### [Supplied material]
----

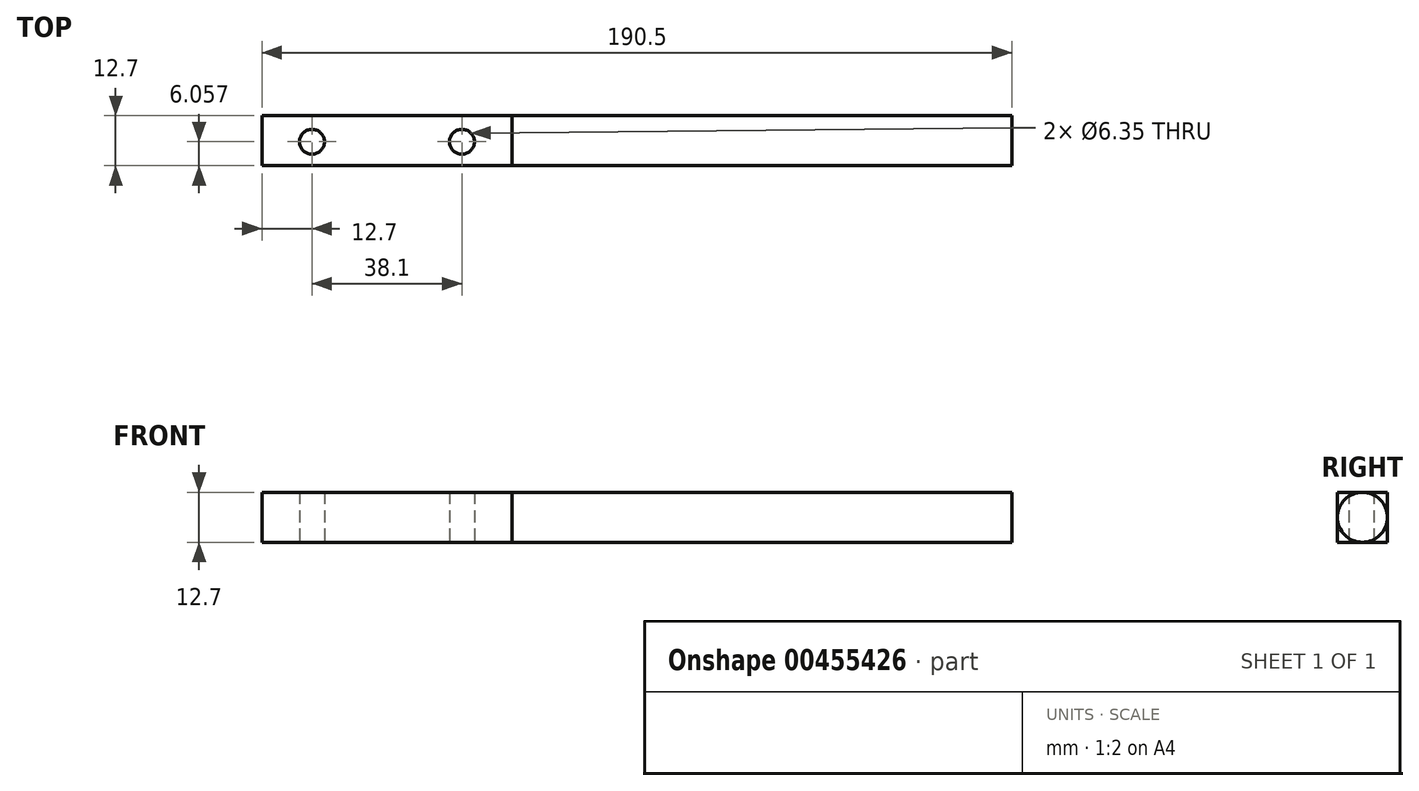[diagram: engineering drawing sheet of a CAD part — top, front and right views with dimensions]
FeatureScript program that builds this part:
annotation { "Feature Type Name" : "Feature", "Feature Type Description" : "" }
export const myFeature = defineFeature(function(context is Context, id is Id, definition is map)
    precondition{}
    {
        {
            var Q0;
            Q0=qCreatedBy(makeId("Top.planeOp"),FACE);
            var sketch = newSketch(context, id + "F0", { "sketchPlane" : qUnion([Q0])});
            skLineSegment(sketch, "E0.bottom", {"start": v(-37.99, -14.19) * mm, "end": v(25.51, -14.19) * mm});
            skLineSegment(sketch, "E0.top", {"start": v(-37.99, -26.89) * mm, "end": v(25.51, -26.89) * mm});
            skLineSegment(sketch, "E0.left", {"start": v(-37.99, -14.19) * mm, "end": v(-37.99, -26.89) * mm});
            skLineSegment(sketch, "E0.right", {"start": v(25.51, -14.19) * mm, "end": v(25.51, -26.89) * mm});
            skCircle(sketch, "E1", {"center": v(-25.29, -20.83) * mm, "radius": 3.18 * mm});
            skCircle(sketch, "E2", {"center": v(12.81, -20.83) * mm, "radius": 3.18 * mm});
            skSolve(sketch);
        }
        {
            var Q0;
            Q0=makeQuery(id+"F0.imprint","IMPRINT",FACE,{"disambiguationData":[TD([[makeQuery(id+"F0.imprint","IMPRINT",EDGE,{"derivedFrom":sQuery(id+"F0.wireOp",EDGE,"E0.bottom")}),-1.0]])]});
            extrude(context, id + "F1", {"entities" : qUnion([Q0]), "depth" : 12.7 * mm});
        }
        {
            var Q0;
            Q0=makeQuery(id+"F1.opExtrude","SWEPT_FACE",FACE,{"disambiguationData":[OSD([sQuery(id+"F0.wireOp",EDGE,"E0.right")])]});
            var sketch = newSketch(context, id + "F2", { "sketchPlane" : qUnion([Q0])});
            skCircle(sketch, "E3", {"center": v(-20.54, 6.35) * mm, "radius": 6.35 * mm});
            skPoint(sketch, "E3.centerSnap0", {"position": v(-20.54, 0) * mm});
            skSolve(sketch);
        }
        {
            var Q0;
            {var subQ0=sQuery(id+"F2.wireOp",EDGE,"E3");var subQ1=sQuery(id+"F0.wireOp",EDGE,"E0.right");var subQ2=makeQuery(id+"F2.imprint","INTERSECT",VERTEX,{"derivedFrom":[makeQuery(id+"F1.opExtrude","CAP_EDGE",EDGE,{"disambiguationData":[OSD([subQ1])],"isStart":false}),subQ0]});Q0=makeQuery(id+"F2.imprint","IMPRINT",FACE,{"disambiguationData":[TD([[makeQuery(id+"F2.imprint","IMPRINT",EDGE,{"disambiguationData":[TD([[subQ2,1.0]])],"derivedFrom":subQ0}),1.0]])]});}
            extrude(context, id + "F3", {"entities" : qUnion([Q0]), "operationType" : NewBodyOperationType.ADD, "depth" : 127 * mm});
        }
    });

----

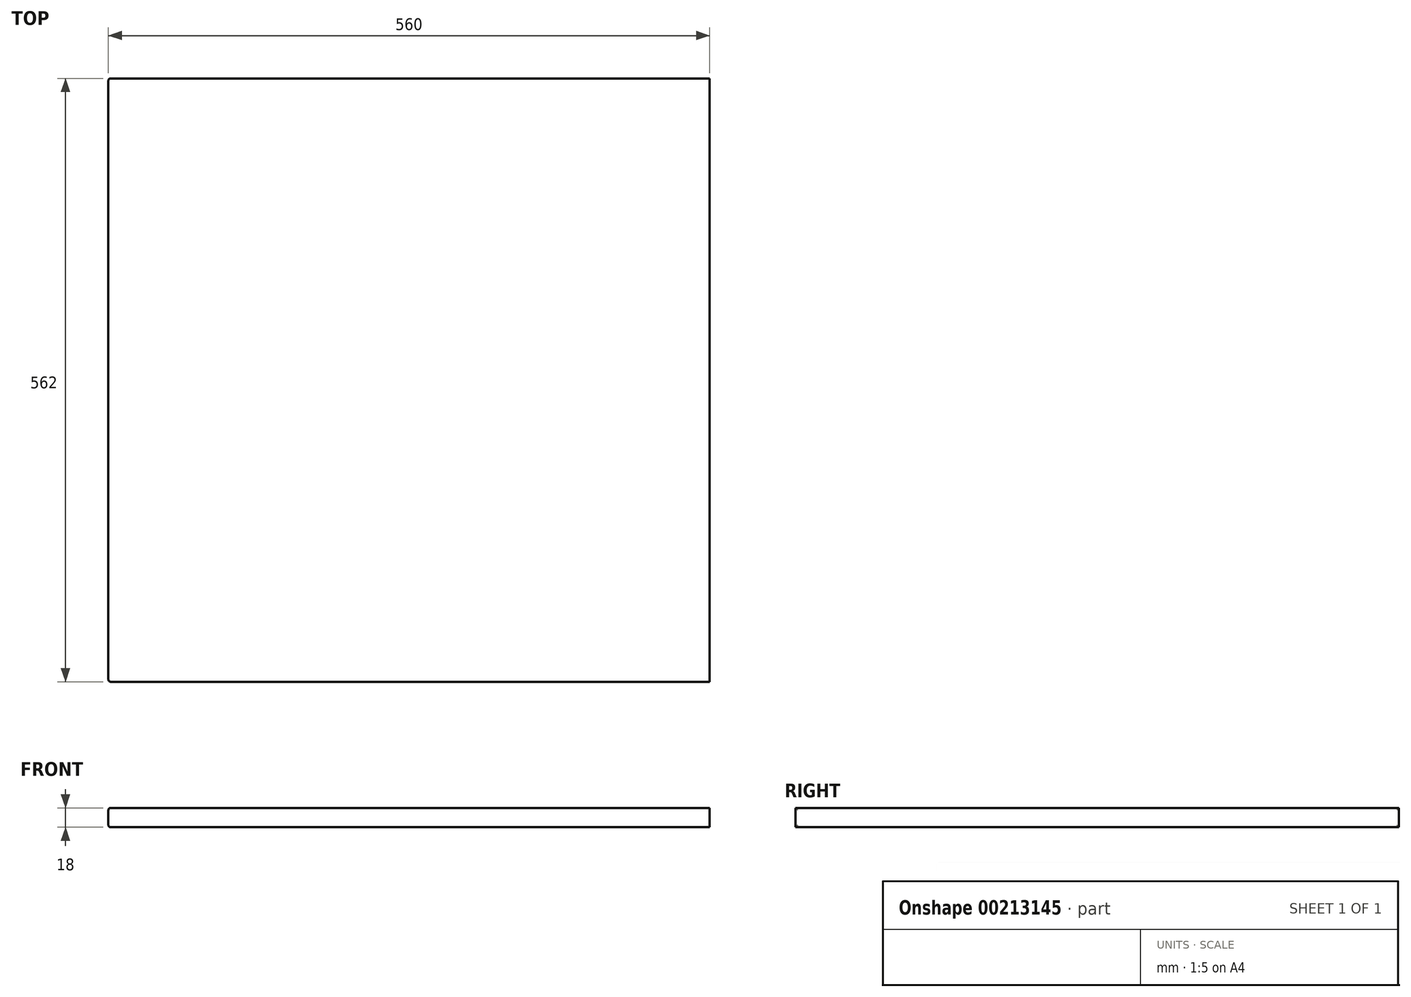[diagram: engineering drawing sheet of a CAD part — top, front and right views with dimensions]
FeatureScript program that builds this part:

----

### [To be done]
Please pull out every line of the material above that contains the string "makeQuery", and copy each of those lines in full.

### [Result for this exercise]
            Q0=makeQuery(id+"F0.imprint","IMPRINT",FACE,{"disambiguationData":[TD([[makeQuery(id+"F0.imprint","IMPRINT",EDGE,{"derivedFrom":sQuery(id+"F0.wireOp",EDGE,"E0.bottom")}),-1.0]])]});
            Q0=makeQuery(id+"F1.opExtrude","SWEPT_FACE",FACE,{"disambiguationData":[OSD([sQuery(id+"F0.wireOp",EDGE,"E0.right")])]});
            {var subQ0=sQuery(id+"F2.wireOp",EDGE,"E3");var subQ1=sQuery(id+"F0.wireOp",EDGE,"E0.right");var subQ2=makeQuery(id+"F2.imprint","INTERSECT",VERTEX,{"derivedFrom":[makeQuery(id+"F1.opExtrude","CAP_EDGE",EDGE,{"disambiguationData":[OSD([subQ1])],"isStart":false}),subQ0]});Q0=makeQuery(id+"F2.imprint","IMPRINT",FACE,{"disambiguationData":[TD([[makeQuery(id+"F2.imprint","IMPRINT",EDGE,{"disambiguationData":[TD([[subQ2,1.0]])],"derivedFrom":subQ0}),1.0]])]});}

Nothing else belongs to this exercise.